What the task requires => Below you will find a set of lines. Repeat them all exactly.

Provided entries below:

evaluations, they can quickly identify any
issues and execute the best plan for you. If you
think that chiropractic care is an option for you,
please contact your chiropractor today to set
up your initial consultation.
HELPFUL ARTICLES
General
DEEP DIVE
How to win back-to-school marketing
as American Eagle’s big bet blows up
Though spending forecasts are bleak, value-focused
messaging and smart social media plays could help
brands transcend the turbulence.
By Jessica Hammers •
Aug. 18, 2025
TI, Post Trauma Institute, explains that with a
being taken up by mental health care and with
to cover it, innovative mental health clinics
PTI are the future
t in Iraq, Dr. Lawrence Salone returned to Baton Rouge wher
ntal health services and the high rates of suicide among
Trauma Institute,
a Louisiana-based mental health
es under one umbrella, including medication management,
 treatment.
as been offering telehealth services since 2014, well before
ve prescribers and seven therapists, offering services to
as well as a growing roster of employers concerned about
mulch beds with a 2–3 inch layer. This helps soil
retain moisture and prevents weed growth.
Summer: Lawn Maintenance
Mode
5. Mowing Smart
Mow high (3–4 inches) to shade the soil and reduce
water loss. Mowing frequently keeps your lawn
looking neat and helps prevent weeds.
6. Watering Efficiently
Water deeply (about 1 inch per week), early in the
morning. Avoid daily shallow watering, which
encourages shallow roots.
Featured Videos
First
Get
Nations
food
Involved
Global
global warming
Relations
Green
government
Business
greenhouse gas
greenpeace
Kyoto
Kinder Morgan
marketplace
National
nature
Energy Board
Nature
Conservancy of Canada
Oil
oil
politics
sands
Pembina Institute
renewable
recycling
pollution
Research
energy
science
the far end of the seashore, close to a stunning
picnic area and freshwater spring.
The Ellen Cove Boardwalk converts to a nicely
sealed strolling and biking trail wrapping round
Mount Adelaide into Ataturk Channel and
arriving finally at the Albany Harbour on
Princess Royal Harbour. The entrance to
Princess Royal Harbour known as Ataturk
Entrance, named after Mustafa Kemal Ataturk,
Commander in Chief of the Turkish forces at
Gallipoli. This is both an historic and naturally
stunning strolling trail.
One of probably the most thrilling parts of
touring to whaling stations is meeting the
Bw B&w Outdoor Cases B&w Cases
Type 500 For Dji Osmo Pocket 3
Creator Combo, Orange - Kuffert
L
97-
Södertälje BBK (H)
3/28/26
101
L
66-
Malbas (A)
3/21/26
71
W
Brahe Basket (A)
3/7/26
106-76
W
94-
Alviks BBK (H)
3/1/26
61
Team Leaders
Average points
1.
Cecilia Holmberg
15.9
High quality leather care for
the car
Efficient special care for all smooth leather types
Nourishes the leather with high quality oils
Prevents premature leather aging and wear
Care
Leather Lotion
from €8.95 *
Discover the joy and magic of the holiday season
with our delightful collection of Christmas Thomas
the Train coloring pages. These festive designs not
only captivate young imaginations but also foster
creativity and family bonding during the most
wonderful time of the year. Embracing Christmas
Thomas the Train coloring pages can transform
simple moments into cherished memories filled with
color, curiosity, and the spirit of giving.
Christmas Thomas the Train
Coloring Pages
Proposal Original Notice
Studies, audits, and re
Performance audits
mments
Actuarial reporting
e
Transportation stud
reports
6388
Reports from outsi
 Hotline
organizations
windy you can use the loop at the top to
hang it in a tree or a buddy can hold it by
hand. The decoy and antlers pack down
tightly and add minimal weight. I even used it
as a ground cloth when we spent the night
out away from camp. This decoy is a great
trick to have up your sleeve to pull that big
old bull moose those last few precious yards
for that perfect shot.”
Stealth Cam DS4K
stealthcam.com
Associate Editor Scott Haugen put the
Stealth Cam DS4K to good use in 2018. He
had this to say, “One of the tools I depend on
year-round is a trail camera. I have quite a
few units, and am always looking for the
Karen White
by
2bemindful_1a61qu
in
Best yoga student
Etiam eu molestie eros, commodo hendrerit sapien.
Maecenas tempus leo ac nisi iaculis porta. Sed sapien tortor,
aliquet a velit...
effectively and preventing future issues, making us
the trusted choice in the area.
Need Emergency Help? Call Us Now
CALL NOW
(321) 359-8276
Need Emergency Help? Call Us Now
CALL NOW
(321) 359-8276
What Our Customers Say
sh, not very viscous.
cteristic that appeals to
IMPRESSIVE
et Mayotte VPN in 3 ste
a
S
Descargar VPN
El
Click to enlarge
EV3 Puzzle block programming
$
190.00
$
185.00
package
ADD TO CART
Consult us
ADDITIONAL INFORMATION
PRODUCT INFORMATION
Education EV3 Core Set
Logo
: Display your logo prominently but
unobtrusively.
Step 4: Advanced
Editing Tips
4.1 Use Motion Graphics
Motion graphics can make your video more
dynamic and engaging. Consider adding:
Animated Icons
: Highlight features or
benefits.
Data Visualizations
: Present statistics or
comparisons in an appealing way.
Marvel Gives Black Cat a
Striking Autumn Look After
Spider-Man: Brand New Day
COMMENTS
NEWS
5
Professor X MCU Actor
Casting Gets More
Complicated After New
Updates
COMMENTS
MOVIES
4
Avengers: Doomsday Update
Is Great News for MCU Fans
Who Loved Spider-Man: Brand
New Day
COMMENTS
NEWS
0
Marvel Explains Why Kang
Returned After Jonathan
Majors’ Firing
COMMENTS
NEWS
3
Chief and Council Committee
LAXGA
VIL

End of Provided entries.

Task output =>
evaluations, they can quickly identify any
issues and execute the best plan for you. If you
think that chiropractic care is an option for you,
please contact your chiropractor today to set
up your initial consultation.
HELPFUL ARTICLES
General
DEEP DIVE
How to win back-to-school marketing
as American Eagle’s big bet blows up
Though spending forecasts are bleak, value-focused
messaging and smart social media plays could help
brands transcend the turbulence.
By Jessica Hammers •
Aug. 18, 2025
TI, Post Trauma Institute, explains that with a
being taken up by mental health care and with
to cover it, innovative mental health clinics
PTI are the future
t in Iraq, Dr. Lawrence Salone returned to Baton Rouge wher
ntal health services and the high rates of suicide among
Trauma Institute,
a Louisiana-based mental health
es under one umbrella, including medication management,
 treatment.
as been offering telehealth services since 2014, well before
ve prescribers and seven therapists, offering services to
as well as a growing roster of employers concerned about
mulch beds with a 2–3 inch layer. This helps soil
retain moisture and prevents weed growth.
Summer: Lawn Maintenance
Mode
5. Mowing Smart
Mow high (3–4 inches) to shade the soil and reduce
water loss. Mowing frequently keeps your lawn
looking neat and helps prevent weeds.
6. Watering Efficiently
Water deeply (about 1 inch per week), early in the
morning. Avoid daily shallow watering, which
encourages shallow roots.
Featured Videos
First
Get
Nations
food
Involved
Global
global warming
Relations
Green
government
Business
greenhouse gas
greenpeace
Kyoto
Kinder Morgan
marketplace
National
nature
Energy Board
Nature
Conservancy of Canada
Oil
oil
politics
sands
Pembina Institute
renewable
recycling
pollution
Research
energy
science
the far end of the seashore, close to a stunning
picnic area and freshwater spring.
The Ellen Cove Boardwalk converts to a nicely
sealed strolling and biking trail wrapping round
Mount Adelaide into Ataturk Channel and
arriving finally at the Albany Harbour on
Princess Royal Harbour. The entrance to
Princess Royal Harbour known as Ataturk
Entrance, named after Mustafa Kemal Ataturk,
Commander in Chief of the Turkish forces at
Gallipoli. This is both an historic and naturally
stunning strolling trail.
One of probably the most thrilling parts of
touring to whaling stations is meeting the
Bw B&w Outdoor Cases B&w Cases
Type 500 For Dji Osmo Pocket 3
Creator Combo, Orange - Kuffert
L
97-
Södertälje BBK (H)
3/28/26
101
L
66-
Malbas (A)
3/21/26
71
W
Brahe Basket (A)
3/7/26
106-76
W
94-
Alviks BBK (H)
3/1/26
61
Team Leaders
Average points
1.
Cecilia Holmberg
15.9
High quality leather care for
the car
Efficient special care for all smooth leather types
Nourishes the leather with high quality oils
Prevents premature leather aging and wear
Care
Leather Lotion
from €8.95 *
Discover the joy and magic of the holiday season
with our delightful collection of Christmas Thomas
the Train coloring pages. These festive designs not
only captivate young imaginations but also foster
creativity and family bonding during the most
wonderful time of the year. Embracing Christmas
Thomas the Train coloring pages can transform
simple moments into cherished memories filled with
color, curiosity, and the spirit of giving.
Christmas Thomas the Train
Coloring Pages
Proposal Original Notice
Studies, audits, and re
Performance audits
mments
Actuarial reporting
e
Transportation stud
reports
6388
Reports from outsi
 Hotline
organizations
windy you can use the loop at the top to
hang it in a tree or a buddy can hold it by
hand. The decoy and antlers pack down
tightly and add minimal weight. I even used it
as a ground cloth when we spent the night
out away from camp. This decoy is a great
trick to have up your sleeve to pull that big
old bull moose those last few precious yards
for that perfect shot.”
Stealth Cam DS4K
stealthcam.com
Associate Editor Scott Haugen put the
Stealth Cam DS4K to good use in 2018. He
had this to say, “One of the tools I depend on
year-round is a trail camera. I have quite a
few units, and am always looking for the
Karen White
by
2bemindful_1a61qu
in
Best yoga student
Etiam eu molestie eros, commodo hendrerit sapien.
Maecenas tempus leo ac nisi iaculis porta. Sed sapien tortor,
aliquet a velit...
effectively and preventing future issues, making us
the trusted choice in the area.
Need Emergency Help? Call Us Now
CALL NOW
(321) 359-8276
Need Emergency Help? Call Us Now
CALL NOW
(321) 359-8276
What Our Customers Say
sh, not very viscous.
cteristic that appeals to
IMPRESSIVE
et Mayotte VPN in 3 ste
a
S
Descargar VPN
El
Click to enlarge
EV3 Puzzle block programming
$
190.00
$
185.00
package
ADD TO CART
Consult us
ADDITIONAL INFORMATION
PRODUCT INFORMATION
Education EV3 Core Set
Logo
: Display your logo prominently but
unobtrusively.
Step 4: Advanced
Editing Tips
4.1 Use Motion Graphics
Motion graphics can make your video more
dynamic and engaging. Consider adding:
Animated Icons
: Highlight features or
benefits.
Data Visualizations
: Present statistics or
comparisons in an appealing way.
Marvel Gives Black Cat a
Striking Autumn Look After
Spider-Man: Brand New Day
COMMENTS
NEWS
5
Professor X MCU Actor
Casting Gets More
Complicated After New
Updates
COMMENTS
MOVIES
4
Avengers: Doomsday Update
Is Great News for MCU Fans
Who Loved Spider-Man: Brand
New Day
COMMENTS
NEWS
0
Marvel Explains Why Kang
Returned After Jonathan
Majors’ Firing
COMMENTS
NEWS
3
Chief and Council Committee
LAXGA
VIL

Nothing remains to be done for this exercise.